GIVEN EXERCISE A: Quote the passage of the theorem page that starts with the words containing "Theorem eqvrelqseqdisj3" and ends with "Disj ( E ↾ 𝐴 ) ) )", character for character.

TEXT EXTRACT:
Metamath Proof Explorer

Theorem eqvrelqseqdisj3

Description: Implication of eqvreldisj3 , lemma for the Member Partition Equivalence Theorem mpet3 . (Contributed by Peter Mazsa, 27-Oct-2020) (Revised by Peter Mazsa, 24-Sep-2021)

Ref Expression
Assertion eqvrelqseqdisj3 ( ( EqvRel 𝑅 ∧ ( 𝐵 / 𝑅 ) = 𝐴 ) → Disj ( E ↾ 𝐴 ) )

Proof

Step Hyp Ref Expression
1 eqvreldisj3 ( EqvRel 𝑅 → Disj ( E ↾ ( 𝐵 / 𝑅 ) ) )
2 1 adantr ( ( EqvRel 𝑅 ∧ ( 𝐵 / 𝑅 ) = 𝐴 ) → Disj ( E ↾ ( 𝐵 / 𝑅 ) ) )
3 reseq2 ( ( 𝐵 / 𝑅 ) = 𝐴 → ( E ↾ ( 𝐵 / 𝑅 ) ) = ( E ↾ 𝐴 ) )
4 3 disjeqd ( ( 𝐵 / 𝑅 ) = 𝐴 → ( Disj ( E ↾ ( 𝐵 / 𝑅 ) ) ↔ Disj ( E ↾ 𝐴 ) ) )

GIVEN EXERCISE B: Please reprint the rows exactly, from the line containing "Q: How many red mugs are in this picture?" through the end of the rows, including both of those lines.

DATA IN THIS EXERCISE:

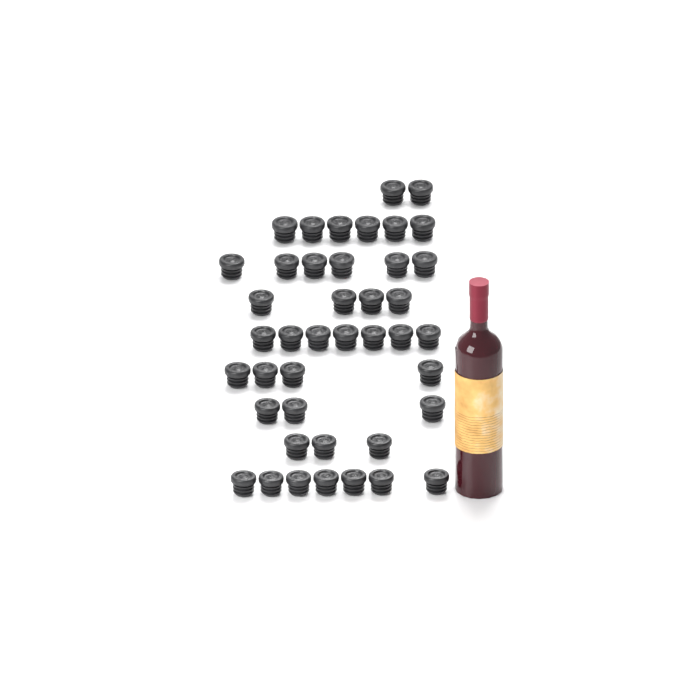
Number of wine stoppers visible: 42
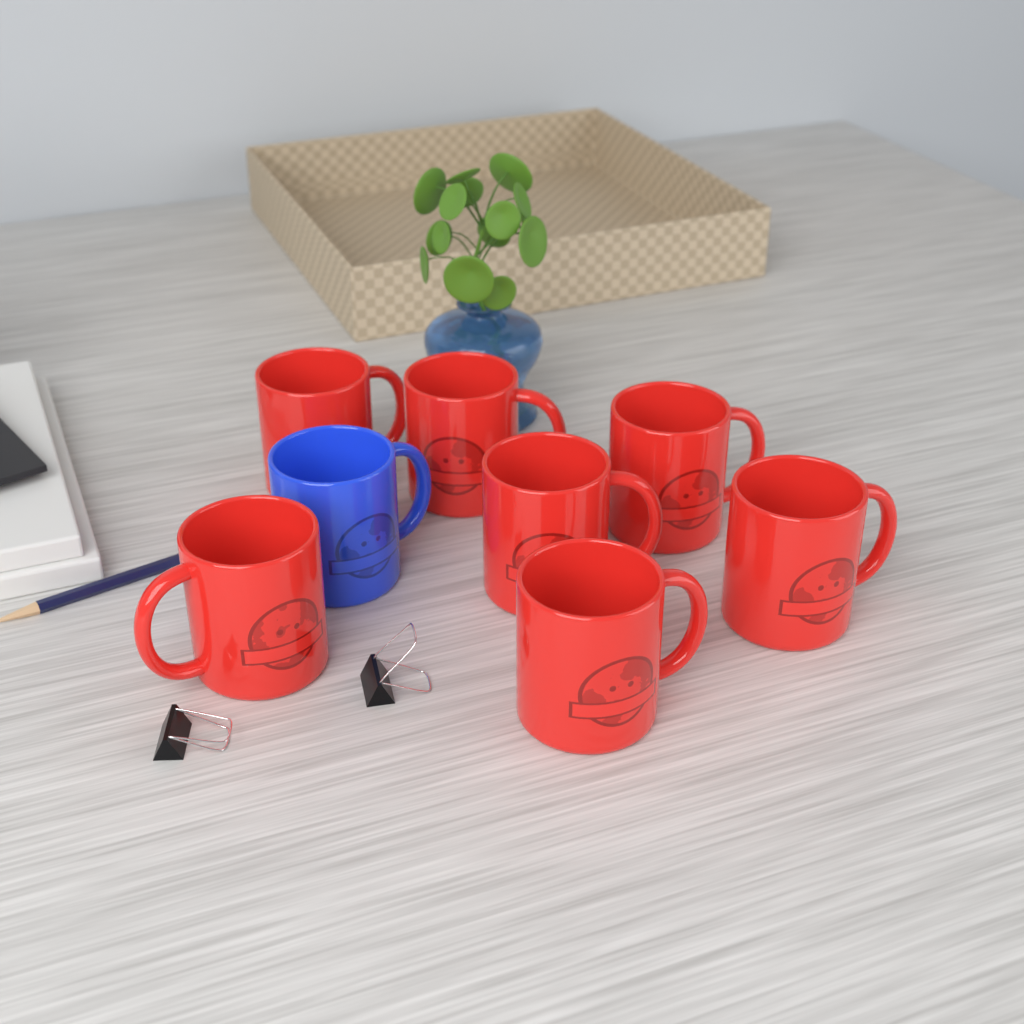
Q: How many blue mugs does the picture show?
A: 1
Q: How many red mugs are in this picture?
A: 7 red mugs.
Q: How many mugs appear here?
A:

WORKED SOLUTION A:
Theorem eqvrelqseqdisj3

Description: Implication of eqvreldisj3 , lemma for the Member Partition Equivalence Theorem mpet3 . (Contributed by Peter Mazsa, 27-Oct-2020) (Revised by Peter Mazsa, 24-Sep-2021)

Ref Expression
Assertion eqvrelqseqdisj3 ( ( EqvRel 𝑅 ∧ ( 𝐵 / 𝑅 ) = 𝐴 ) → Disj ( E ↾ 𝐴 ) )

Proof

Step Hyp Ref Expression
1 eqvreldisj3 ( EqvRel 𝑅 → Disj ( E ↾ ( 𝐵 / 𝑅 ) ) )
2 1 adantr ( ( EqvRel 𝑅 ∧ ( 𝐵 / 𝑅 ) = 𝐴 ) → Disj ( E ↾ ( 𝐵 / 𝑅 ) ) )
3 reseq2 ( ( 𝐵 / 𝑅 ) = 𝐴 → ( E ↾ ( 𝐵 / 𝑅 ) ) = ( E ↾ 𝐴 ) )
4 3 disjeqd ( ( 𝐵 / 𝑅 ) = 𝐴 → ( Disj ( E ↾ ( 𝐵 / 𝑅 ) ) ↔ Disj ( E ↾ 𝐴 ) ) )

WORKED SOLUTION B:
Q: How many red mugs are in this picture?
A: 7 red mugs.
Q: How many mugs appear here?
A:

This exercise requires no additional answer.